++++ MATERIAL TO PROCESS

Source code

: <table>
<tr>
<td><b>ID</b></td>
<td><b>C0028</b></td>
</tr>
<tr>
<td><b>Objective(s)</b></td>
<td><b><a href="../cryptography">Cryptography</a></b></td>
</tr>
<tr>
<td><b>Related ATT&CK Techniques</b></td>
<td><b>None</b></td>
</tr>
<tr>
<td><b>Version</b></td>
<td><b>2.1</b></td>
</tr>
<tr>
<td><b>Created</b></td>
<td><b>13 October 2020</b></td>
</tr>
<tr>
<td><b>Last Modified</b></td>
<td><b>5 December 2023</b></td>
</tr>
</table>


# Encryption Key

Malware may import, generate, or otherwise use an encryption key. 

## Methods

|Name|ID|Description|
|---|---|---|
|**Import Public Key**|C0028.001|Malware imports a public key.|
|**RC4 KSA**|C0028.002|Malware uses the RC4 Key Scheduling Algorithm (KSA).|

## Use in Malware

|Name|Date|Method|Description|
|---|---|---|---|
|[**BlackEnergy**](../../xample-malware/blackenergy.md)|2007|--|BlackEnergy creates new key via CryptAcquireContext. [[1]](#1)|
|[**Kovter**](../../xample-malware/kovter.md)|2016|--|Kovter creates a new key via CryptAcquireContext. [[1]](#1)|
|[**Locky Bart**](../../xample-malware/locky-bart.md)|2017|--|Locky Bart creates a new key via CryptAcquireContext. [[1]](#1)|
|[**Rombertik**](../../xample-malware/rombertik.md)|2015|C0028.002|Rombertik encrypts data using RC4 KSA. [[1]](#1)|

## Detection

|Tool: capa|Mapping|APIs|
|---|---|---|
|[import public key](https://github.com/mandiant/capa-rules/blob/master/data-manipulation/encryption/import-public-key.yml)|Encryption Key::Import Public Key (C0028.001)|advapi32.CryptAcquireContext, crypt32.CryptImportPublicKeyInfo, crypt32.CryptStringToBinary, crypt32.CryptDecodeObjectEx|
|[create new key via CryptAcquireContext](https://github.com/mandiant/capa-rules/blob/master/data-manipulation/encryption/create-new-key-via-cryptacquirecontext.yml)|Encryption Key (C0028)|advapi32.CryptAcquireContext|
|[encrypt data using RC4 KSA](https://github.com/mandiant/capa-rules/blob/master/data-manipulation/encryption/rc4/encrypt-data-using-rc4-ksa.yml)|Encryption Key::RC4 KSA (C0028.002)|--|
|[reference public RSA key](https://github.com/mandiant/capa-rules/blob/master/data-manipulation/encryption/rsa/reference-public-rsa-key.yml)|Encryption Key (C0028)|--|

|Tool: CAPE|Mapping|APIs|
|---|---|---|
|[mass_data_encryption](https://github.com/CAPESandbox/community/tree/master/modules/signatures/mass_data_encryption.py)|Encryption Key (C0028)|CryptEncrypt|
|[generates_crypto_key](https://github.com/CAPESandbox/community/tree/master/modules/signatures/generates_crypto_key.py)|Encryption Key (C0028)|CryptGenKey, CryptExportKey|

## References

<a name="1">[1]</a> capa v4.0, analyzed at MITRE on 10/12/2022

++++++++

THE TASK: The response is the exact set of lines from the one holding "## References" through the last line of the material.

EXERCISE SOLUTION:
## References

<a name="1">[1]</a> capa v4.0, analyzed at MITRE on 10/12/2022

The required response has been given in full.